▶ WHAT TO PRODUCE: Can you return the passage from the text on the WHO mission to Wuhan, starting at "He insists that" and ending at "translation,’ he says.", copied word for word?

▶ EXTRACTED TEXT:
He added that the investigations that took place in Wuhan represented a promising start to understanding the origins of COVID-19, but he felt that the remit and purpose of the WHO’s mission had frequently been misconstrued.
‘This was set up as a joint mission. What this was not set up as was as an external group coming in to investigate and point fingers with the hope of identifying a smoking gun.
‘The WHO team was made up at its core of 10 independent experts drawn from around the world – people who were neither beholden to the WHO or indeed to their own countries of origin. That independent element is an important part of the way in which the mission was set up and the weight that’s placed on what we conclude from it.’
We had the handicap of being in full-blown quarantine for the first 14 daysProf Koopmans
Like the rest of his colleagues on the WHO team, Prof Watson was required to quarantine for two weeks following his arrival in China, before he and the team could properly begin their investigations.
He insists that the team was rather given good access to data, locations and people, even if the overall speed of the investigation was slowed by health requirements and cultural factors.
‘We were shown a lot, but the process was slow because of quarantine and because of the issues of language and translation,’ he says.
‘In that respect [the investigation] was slow, but despite that we were shown a very great deal, we recognise and will be asking for the opportunity to take that further, but we learnt a great deal.
‘This kind of investigation is not just about illness in humans or indeed just about an interface between humans and animals, but feeds into an altogether wider discussion about the way in which we [as societies] use the world, resources and how we interact with the animal environment.’
Limited opportunities
Professor Watson’s overview of the mission was shared by Professor Koopmans, who told of how she had been ‘pleasantly surprised’ by the amount of work that the team carried out and the amount of data she and her colleagues were presented with.

▶ DATA BELOW:
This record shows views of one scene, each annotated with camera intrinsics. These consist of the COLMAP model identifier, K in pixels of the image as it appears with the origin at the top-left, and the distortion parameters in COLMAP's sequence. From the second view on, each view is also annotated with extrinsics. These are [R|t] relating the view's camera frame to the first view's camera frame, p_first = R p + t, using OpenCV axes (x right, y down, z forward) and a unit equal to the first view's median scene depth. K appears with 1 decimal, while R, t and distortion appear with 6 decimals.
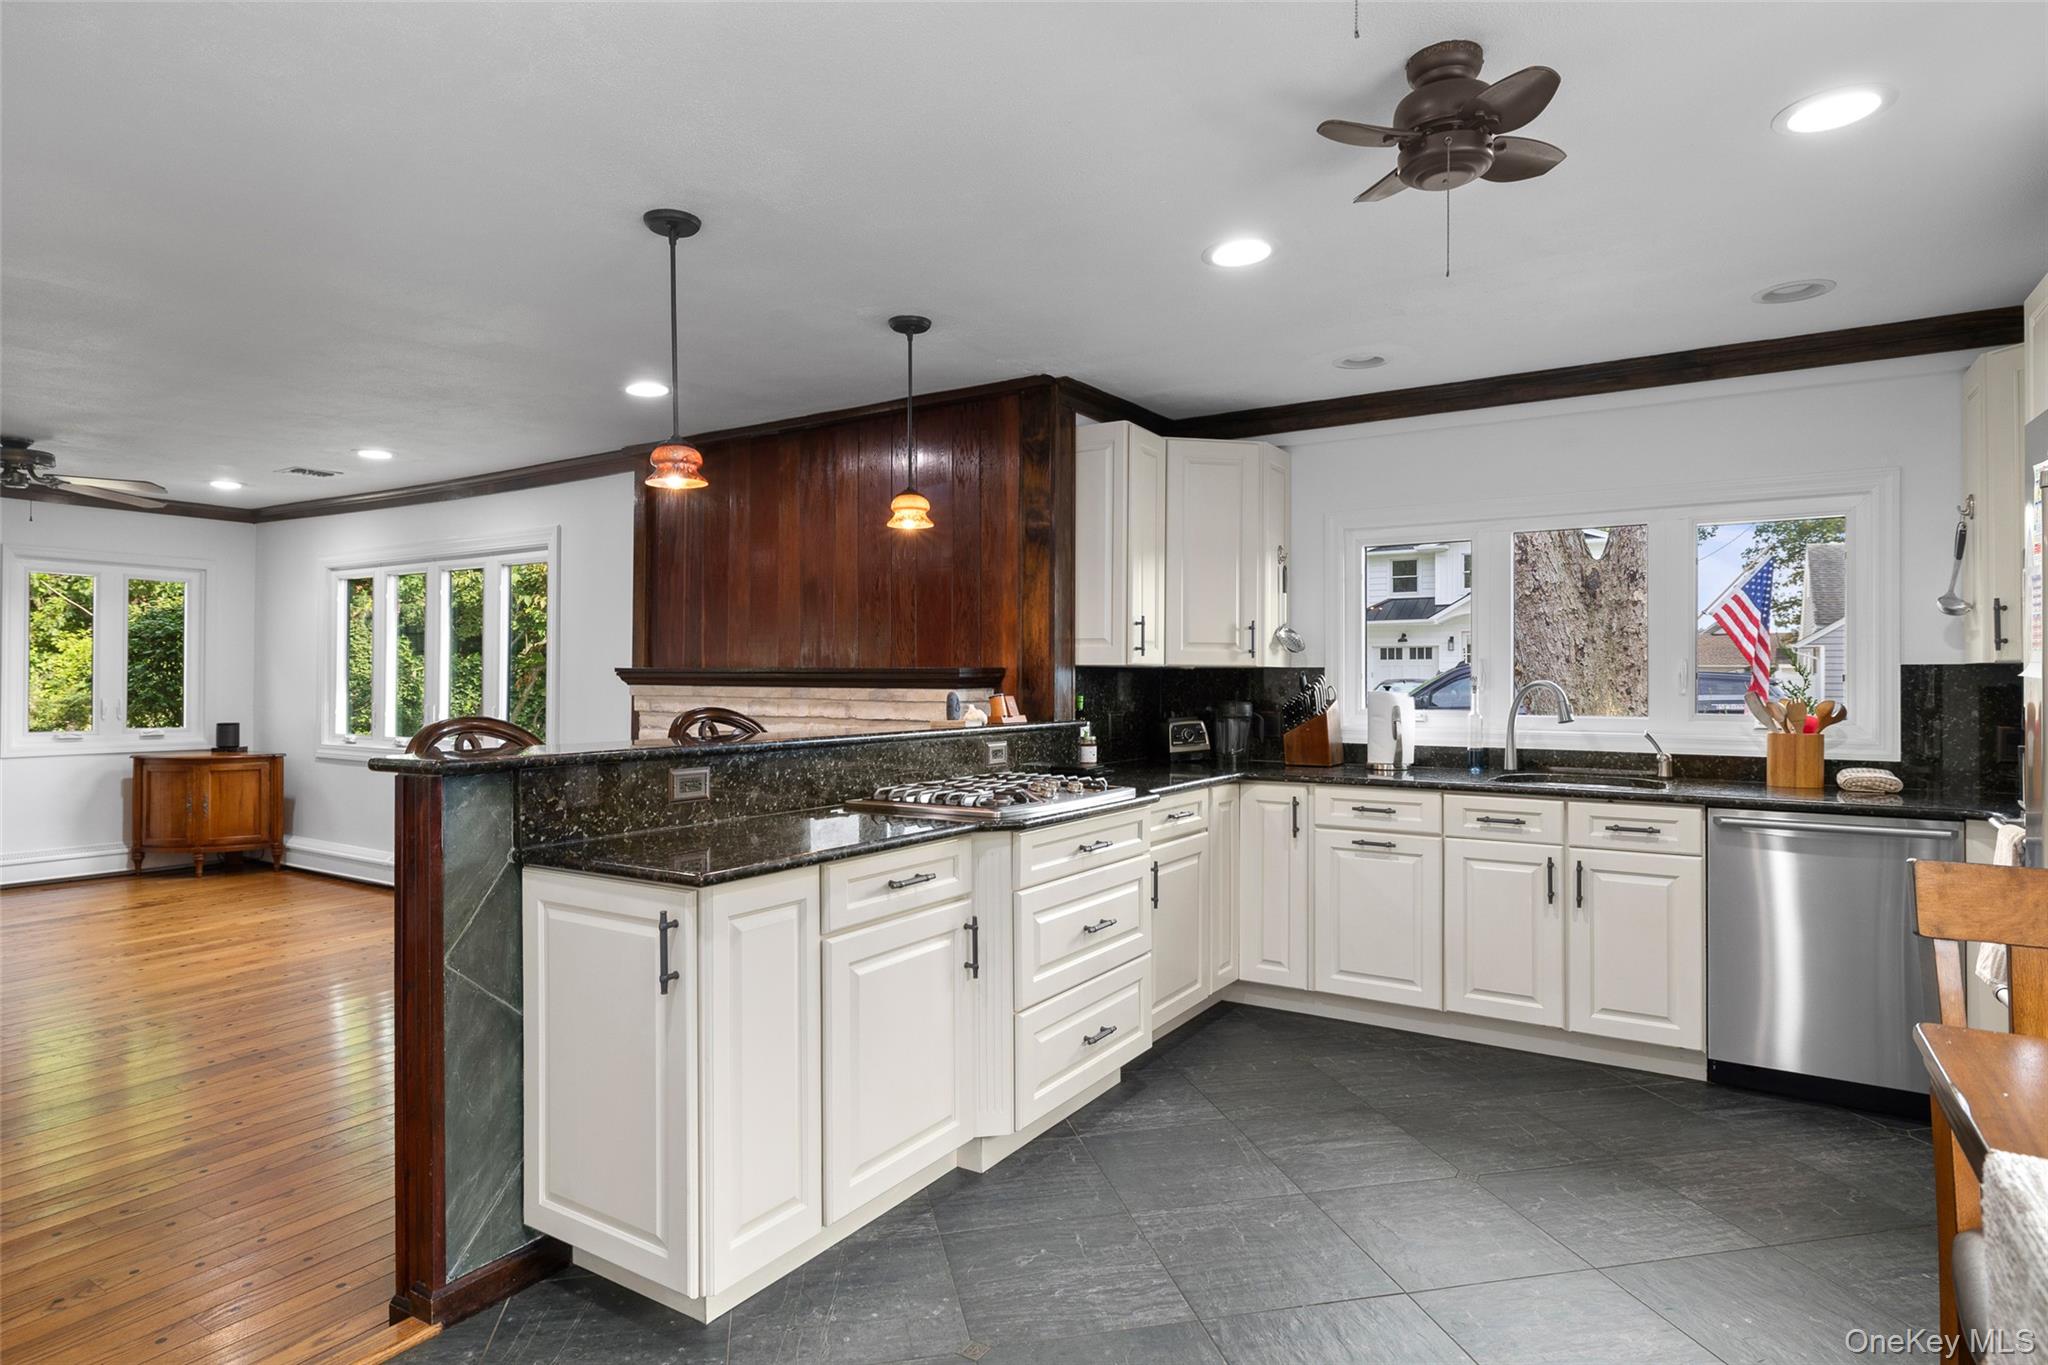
lens RADIAL K [[1105.8, 0, 1021.2], [0, 1105.8, 675.7], [0, 0, 1]] dist [-0.000965, 0.002572]
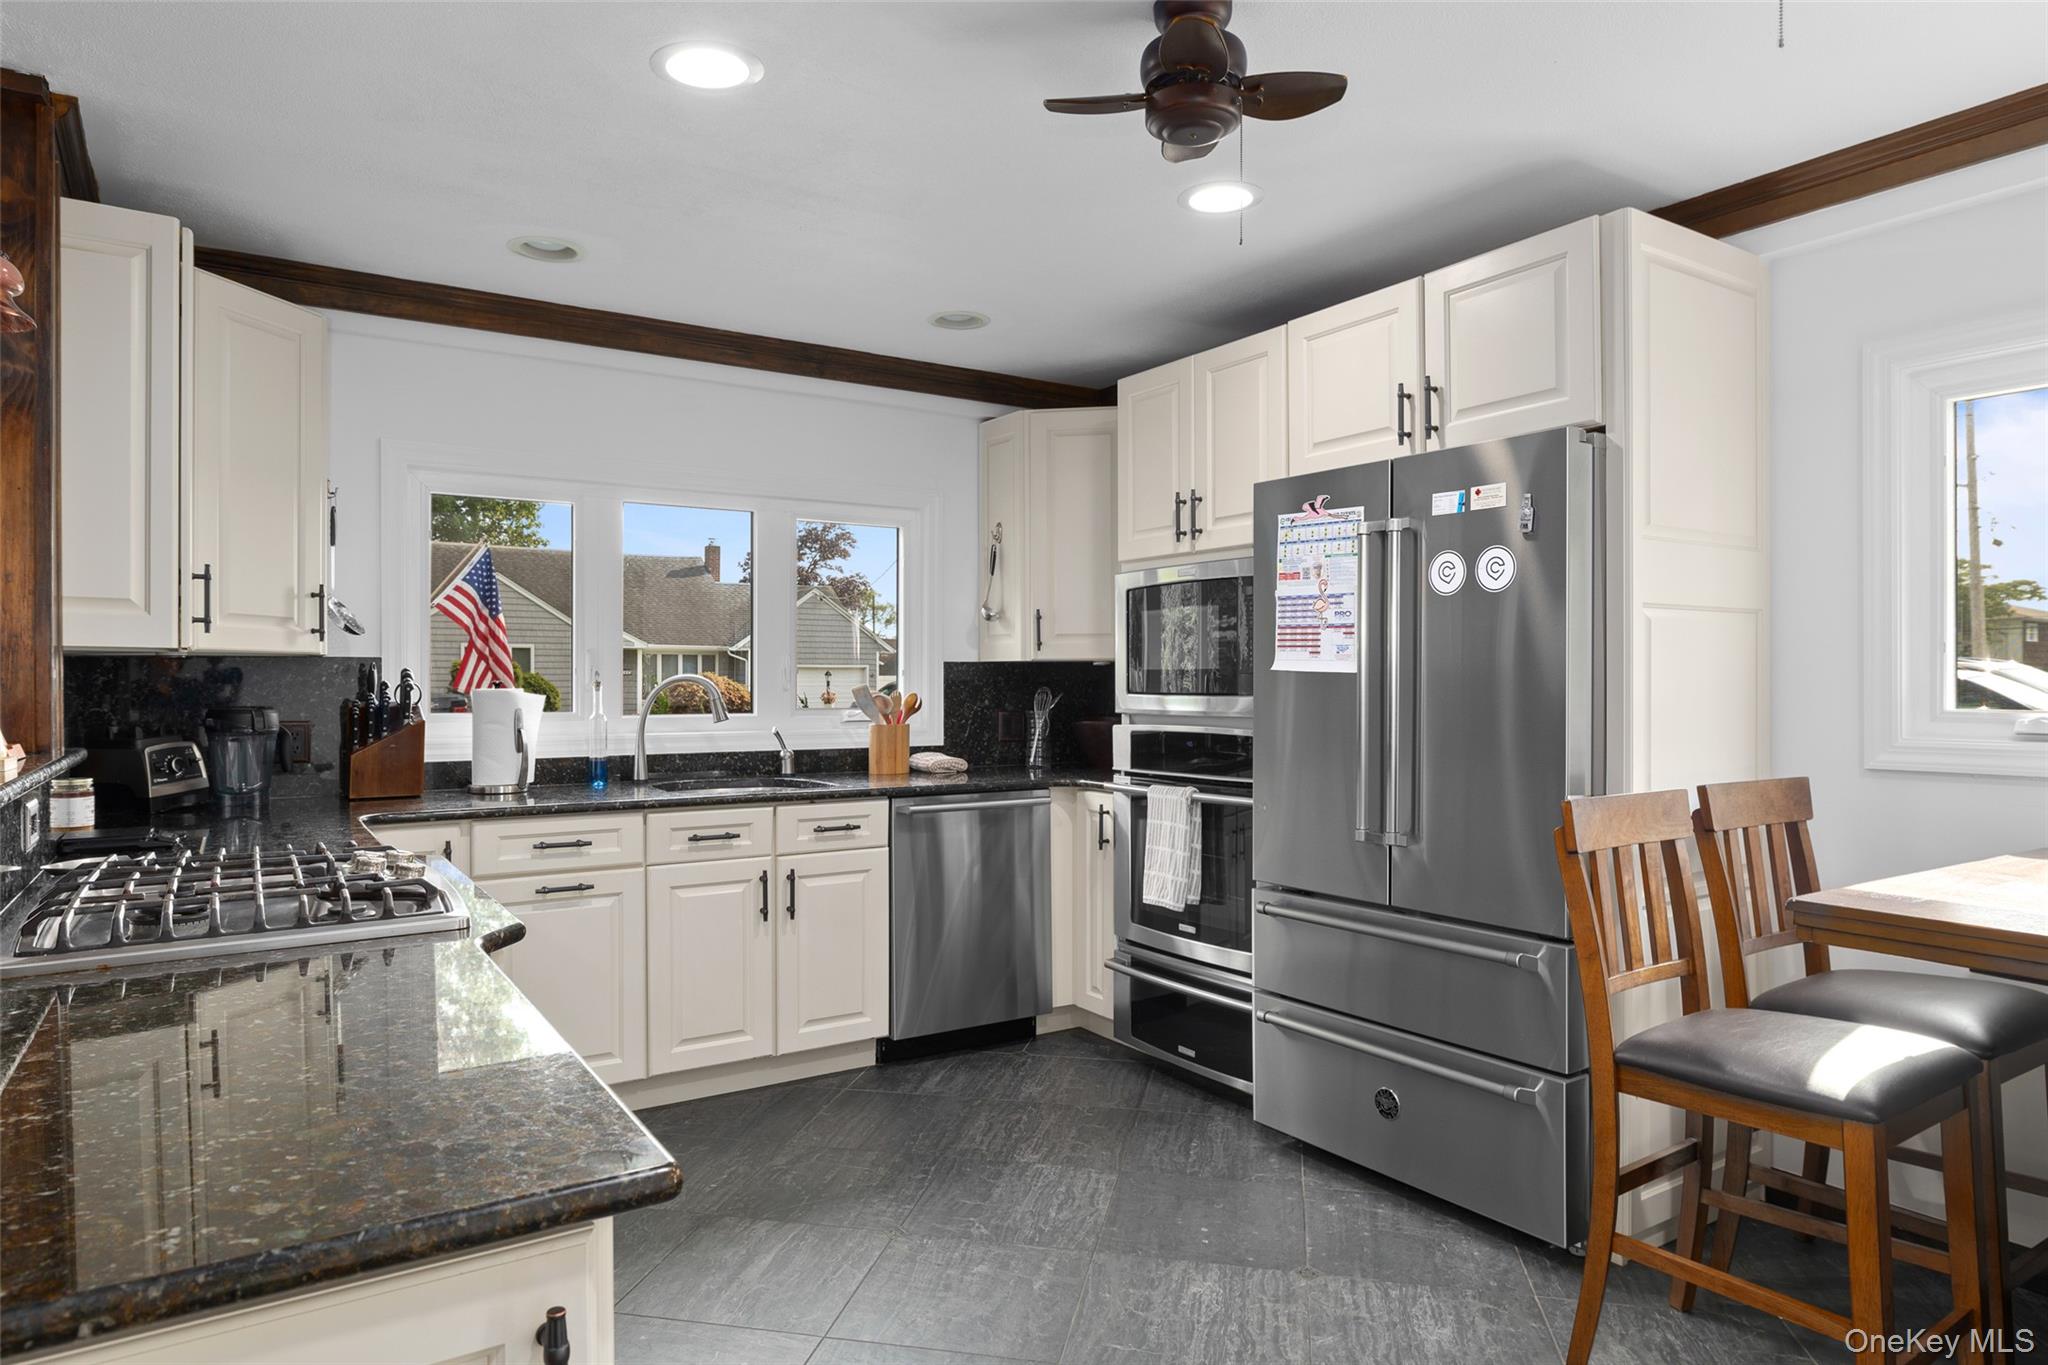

▶ REPLY TO THE EXERCISE:
He insists that the team was rather given good access to data, locations and people, even if the overall speed of the investigation was slowed by health requirements and cultural factors.
‘We were shown a lot, but the process was slow because of quarantine and because of the issues of language and translation,’ he says.